Though she was apprehensive, a stronger light was to be turned on—that was indisputable. "You and I know, dear Queen," Katie confided to the member of her sex lying at her feet, "that men are not at all difficult. You can get them to swallow most anything—if the girl in the case is beautiful enough. And feminine enough! Masculine dotes on discovering feminine—but have you ever noticed what the rest of the feminine dote on doing to that discovery? Women can even look at wondrous soft brown eyes and lovely tender mouths through those 'Who was your father?' 'specs' they keep so well dusted. The manner of holding a teacup is more important than the heart's deep dreams. When it comes to passing inspection, the soul's not in it with the fork. We know 'em—don't we, old Queen?"

Queen wagged concurrence, and Katie pulled herself sternly back to her letters.

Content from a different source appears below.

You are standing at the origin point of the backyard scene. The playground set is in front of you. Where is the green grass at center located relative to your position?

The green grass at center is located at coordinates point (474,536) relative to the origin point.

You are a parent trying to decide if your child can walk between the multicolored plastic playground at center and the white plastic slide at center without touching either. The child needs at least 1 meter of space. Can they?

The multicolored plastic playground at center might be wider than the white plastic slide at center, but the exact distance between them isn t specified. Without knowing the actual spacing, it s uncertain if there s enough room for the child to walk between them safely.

Mrs. Prescott spoke of the chance of her son's being ordered away. "I hope not," she wrote, "for I want the quiet summer for him. And for myself, too. The great trees and the river, and you there, dear Katie, it seems the thing I most desire. But we of the army learn often to relinquish the things we most desire. We, the homeless, for in the abiding sense we are homeless, make homes possible. Think of it with pride sometimes, Katie. Our girls think of it all too little now. I sometimes wonder how they can forego that just pride in their traditions. During this spring in the West my thoughts have many times turned to those other days, days when men like your father and my husband performed the frontier service which made the West of to-day possible. Recently at a dinner I heard a young woman, one of the 'advanced' type, and I am sorry to say of army people, speak laughingly to one of our men of the uselessness of the army. She was worthy nothing but scorn, or I might have spoken of some of the things your mother and I endured in those days of frontier posts. And now we have a California—serene—fruitful—and can speak of the uselessness of the army! Does the absurdity of it never strike them?"

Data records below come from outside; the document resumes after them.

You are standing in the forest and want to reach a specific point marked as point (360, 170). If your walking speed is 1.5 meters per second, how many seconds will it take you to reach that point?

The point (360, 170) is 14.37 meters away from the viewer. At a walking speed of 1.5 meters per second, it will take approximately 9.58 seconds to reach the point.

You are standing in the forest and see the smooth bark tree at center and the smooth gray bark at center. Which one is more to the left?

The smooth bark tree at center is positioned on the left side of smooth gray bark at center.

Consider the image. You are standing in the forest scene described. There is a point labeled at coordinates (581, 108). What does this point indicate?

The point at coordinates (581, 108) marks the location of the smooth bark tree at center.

Katie pondered that; wondered if Mrs. Prescott's attitude and spirit were not passing with the frontier. Few of the army girls she knew thought of themselves as homeless, or gave much consideration to that thing of making other homes possible, save, to be sure, the homes they were hoping—and plotting—to make for themselves. And she could not see that the "young woman" was answered. The young woman had not been talking about traditions. Probably the young woman would say that yesterday having made to-day possible it was quite time to be quit of yesterday. "Though to be sure," Katie now answered her, "while we may not seem to be doing anything, we're keeping something from being done, and that perhaps is the greatest service of all. Were it not for us and our dear navy we should be sailed on from East and West, marched on from North and South. At least that's what we're told by our superiors, and are you the kind of young woman to question what you're told by your superiors? Because if you are!—I'd like to meet you."